*** Data provided Section Begins ***

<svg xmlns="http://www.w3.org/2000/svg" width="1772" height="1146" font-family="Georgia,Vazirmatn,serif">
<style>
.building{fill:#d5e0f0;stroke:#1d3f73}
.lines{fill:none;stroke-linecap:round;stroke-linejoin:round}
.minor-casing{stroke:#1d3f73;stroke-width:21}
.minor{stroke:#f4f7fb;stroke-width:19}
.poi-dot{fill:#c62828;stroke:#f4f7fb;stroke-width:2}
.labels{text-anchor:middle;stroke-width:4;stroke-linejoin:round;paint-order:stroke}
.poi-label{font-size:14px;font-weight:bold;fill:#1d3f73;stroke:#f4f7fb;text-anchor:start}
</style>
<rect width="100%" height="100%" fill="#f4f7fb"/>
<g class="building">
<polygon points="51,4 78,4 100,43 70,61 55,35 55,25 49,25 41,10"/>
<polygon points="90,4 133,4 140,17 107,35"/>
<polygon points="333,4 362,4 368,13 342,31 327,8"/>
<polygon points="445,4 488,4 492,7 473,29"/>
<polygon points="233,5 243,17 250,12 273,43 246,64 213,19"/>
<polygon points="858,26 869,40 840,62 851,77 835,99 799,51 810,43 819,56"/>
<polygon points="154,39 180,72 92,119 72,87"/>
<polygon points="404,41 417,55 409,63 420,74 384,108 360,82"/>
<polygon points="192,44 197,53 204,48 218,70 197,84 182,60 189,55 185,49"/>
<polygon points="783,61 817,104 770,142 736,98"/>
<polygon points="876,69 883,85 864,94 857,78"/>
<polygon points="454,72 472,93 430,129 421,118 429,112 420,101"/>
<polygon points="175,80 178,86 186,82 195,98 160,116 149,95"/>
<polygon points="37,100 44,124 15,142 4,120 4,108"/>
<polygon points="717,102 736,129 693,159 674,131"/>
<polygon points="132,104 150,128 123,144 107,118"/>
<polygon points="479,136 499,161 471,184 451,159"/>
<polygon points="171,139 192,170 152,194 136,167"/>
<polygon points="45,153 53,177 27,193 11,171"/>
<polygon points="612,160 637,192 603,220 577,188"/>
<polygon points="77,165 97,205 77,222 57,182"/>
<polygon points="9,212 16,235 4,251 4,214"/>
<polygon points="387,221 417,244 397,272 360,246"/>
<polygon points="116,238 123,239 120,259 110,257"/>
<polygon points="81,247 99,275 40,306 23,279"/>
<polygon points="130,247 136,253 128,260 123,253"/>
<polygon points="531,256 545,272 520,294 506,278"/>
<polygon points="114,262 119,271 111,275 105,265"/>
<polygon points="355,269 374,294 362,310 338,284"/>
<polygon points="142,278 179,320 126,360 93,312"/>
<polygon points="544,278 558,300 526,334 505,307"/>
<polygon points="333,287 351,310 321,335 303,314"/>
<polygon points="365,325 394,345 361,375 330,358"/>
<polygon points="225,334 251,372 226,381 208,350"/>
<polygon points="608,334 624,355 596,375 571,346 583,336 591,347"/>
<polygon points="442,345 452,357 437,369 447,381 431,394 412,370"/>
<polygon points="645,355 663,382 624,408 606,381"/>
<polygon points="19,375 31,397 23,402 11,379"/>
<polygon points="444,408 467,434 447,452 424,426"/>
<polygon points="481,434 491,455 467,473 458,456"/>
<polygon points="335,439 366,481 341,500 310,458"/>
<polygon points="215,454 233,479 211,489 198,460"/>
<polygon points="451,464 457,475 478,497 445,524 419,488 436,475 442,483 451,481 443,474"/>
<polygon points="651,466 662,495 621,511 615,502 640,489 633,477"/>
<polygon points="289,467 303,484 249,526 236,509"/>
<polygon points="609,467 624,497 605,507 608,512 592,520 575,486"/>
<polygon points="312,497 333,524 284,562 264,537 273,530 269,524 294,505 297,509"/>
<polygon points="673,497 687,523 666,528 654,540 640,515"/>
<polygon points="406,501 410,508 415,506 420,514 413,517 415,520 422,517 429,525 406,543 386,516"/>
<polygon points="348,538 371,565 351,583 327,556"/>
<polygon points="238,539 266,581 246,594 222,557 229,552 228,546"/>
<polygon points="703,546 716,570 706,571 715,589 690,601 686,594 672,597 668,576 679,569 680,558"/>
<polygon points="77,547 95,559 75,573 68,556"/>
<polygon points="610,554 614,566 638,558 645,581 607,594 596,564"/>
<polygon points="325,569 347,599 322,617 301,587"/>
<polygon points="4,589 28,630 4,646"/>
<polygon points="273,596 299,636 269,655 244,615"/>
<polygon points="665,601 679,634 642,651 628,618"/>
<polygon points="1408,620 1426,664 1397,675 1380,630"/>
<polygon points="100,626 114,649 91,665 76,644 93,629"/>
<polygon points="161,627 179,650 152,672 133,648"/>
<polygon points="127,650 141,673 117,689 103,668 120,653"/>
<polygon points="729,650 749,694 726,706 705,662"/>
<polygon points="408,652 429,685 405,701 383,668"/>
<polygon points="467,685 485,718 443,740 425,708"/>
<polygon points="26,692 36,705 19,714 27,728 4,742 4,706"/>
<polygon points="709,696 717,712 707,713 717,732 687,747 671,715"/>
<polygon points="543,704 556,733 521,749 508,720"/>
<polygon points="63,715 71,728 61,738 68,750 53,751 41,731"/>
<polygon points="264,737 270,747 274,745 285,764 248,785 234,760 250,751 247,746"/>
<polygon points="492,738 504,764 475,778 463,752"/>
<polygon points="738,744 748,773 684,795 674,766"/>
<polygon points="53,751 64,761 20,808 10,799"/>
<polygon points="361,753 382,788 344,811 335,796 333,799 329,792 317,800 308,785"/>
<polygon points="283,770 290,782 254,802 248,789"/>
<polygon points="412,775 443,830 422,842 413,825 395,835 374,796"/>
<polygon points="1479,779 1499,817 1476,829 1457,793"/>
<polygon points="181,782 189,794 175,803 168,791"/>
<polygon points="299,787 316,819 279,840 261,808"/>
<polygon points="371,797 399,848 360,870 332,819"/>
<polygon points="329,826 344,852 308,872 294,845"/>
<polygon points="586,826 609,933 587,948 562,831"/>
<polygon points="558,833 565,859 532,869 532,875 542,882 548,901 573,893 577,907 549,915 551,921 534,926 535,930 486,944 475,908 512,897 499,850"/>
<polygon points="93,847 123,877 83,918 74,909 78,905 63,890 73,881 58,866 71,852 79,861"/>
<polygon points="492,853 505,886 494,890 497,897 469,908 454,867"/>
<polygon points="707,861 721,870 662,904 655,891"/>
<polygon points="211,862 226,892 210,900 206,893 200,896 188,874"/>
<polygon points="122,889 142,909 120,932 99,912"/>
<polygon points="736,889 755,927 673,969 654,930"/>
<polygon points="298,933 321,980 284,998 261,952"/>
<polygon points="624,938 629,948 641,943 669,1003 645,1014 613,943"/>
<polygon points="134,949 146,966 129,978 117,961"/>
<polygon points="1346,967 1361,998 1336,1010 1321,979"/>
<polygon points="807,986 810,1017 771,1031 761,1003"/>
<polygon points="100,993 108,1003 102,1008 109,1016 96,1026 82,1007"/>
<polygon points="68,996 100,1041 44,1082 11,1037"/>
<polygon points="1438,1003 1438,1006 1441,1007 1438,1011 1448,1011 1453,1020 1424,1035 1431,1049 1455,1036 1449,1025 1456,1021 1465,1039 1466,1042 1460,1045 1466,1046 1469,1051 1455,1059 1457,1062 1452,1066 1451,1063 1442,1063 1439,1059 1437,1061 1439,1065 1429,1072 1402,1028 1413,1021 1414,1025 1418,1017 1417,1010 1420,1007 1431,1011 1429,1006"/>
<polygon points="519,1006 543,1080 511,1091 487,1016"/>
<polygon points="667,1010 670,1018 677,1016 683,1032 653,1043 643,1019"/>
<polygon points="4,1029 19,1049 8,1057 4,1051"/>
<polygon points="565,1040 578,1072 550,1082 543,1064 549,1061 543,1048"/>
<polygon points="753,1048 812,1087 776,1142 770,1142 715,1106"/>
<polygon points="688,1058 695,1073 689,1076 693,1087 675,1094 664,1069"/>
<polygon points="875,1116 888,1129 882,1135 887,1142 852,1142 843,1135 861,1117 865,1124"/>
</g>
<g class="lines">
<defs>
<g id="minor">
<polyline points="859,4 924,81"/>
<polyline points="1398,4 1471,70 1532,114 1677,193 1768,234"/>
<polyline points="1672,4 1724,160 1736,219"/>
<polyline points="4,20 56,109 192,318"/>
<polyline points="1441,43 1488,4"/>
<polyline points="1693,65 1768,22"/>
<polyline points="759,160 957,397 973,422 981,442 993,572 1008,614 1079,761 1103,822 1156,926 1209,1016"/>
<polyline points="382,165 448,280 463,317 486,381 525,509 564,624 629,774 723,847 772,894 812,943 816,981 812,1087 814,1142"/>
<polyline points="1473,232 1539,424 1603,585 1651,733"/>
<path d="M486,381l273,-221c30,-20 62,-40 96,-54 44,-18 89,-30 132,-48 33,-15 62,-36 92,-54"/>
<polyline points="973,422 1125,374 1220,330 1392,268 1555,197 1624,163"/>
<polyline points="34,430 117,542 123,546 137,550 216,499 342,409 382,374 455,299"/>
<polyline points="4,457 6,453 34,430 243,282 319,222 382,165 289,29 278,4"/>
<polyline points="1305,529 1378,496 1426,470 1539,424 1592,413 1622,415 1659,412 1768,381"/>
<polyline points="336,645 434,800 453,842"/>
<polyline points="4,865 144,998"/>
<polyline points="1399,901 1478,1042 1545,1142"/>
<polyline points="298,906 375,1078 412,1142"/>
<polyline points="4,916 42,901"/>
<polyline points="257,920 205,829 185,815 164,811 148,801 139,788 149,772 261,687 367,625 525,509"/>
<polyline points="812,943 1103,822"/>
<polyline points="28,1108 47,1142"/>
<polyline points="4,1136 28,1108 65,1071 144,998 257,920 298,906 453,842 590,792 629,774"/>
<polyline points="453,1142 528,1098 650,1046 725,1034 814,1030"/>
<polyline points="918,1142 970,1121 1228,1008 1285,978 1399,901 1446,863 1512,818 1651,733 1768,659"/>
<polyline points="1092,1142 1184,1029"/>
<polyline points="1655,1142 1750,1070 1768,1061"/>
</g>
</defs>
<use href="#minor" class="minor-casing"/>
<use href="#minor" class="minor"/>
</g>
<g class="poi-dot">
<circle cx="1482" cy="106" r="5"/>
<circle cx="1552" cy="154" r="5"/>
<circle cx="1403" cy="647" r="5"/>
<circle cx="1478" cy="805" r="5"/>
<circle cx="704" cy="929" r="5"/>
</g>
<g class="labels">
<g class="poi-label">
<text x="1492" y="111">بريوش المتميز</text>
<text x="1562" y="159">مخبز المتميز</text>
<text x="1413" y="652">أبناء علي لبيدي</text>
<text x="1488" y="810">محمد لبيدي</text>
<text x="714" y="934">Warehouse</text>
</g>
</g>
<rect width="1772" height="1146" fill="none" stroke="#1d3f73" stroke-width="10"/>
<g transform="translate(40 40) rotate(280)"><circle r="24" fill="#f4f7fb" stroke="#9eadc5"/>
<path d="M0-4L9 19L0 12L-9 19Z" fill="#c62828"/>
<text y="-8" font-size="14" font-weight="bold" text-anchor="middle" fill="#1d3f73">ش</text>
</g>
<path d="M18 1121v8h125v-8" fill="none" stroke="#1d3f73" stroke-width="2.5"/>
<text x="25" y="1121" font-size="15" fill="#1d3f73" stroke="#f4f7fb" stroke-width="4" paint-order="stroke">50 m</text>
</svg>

*** Data provided Section Ends ***
*** Data provided Section Begins ***

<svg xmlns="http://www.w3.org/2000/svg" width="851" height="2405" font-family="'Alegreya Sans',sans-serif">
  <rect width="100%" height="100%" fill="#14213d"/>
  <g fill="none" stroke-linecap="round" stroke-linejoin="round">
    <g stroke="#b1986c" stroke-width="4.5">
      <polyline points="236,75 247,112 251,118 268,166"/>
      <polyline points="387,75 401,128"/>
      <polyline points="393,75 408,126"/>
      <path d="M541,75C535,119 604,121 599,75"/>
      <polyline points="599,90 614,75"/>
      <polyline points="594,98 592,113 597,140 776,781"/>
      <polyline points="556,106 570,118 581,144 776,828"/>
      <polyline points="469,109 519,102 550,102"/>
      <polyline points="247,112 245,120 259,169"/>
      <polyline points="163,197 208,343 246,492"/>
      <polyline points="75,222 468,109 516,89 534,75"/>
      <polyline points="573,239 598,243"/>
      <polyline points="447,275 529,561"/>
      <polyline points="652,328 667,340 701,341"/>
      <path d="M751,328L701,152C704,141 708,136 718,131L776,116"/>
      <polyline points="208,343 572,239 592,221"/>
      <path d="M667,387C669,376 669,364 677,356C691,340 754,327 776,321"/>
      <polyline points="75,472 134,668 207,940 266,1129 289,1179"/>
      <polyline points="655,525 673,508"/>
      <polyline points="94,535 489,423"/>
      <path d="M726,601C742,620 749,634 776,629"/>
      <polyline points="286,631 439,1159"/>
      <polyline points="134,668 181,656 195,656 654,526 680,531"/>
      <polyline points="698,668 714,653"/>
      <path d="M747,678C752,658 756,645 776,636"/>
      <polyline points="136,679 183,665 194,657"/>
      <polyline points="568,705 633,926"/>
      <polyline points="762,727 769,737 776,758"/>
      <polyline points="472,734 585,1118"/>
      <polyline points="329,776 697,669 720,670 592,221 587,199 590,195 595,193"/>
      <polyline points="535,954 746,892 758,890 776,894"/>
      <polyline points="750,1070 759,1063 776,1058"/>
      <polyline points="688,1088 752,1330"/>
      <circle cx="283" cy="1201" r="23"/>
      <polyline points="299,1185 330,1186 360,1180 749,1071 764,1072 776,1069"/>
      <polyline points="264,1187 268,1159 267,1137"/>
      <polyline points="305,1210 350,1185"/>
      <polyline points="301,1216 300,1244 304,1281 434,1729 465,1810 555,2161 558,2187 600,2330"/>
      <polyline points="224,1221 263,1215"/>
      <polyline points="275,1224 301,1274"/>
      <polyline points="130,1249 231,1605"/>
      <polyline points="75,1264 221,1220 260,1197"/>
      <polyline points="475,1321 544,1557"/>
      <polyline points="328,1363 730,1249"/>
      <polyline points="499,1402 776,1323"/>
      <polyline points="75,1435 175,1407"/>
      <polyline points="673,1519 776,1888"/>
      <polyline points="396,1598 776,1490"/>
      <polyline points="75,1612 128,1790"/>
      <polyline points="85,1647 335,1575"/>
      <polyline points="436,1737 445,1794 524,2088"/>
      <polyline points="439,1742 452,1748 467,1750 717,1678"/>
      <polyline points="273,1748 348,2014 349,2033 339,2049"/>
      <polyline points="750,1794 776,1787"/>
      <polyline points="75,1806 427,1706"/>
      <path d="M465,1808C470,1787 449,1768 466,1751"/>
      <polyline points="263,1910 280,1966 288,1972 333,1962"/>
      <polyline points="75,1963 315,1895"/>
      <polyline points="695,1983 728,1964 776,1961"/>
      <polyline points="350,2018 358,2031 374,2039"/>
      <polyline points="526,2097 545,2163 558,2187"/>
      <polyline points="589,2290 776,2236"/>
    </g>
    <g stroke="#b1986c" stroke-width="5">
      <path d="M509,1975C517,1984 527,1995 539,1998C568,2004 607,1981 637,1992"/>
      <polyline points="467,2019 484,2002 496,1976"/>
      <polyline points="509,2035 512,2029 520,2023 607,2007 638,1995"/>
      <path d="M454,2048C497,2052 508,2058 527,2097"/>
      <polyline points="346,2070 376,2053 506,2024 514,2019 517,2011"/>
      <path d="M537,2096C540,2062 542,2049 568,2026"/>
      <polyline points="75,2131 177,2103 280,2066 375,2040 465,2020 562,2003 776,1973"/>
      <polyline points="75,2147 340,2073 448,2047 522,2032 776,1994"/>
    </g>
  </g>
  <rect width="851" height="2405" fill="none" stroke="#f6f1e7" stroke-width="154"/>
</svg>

*** Data provided Section Ends ***

### What you are asked to do
Show every line of the listing containing the string "labels" by copying it.

### Written answer
.labels{text-anchor:middle;stroke-width:4;stroke-linejoin:round;paint-order:stroke}
<g class="labels">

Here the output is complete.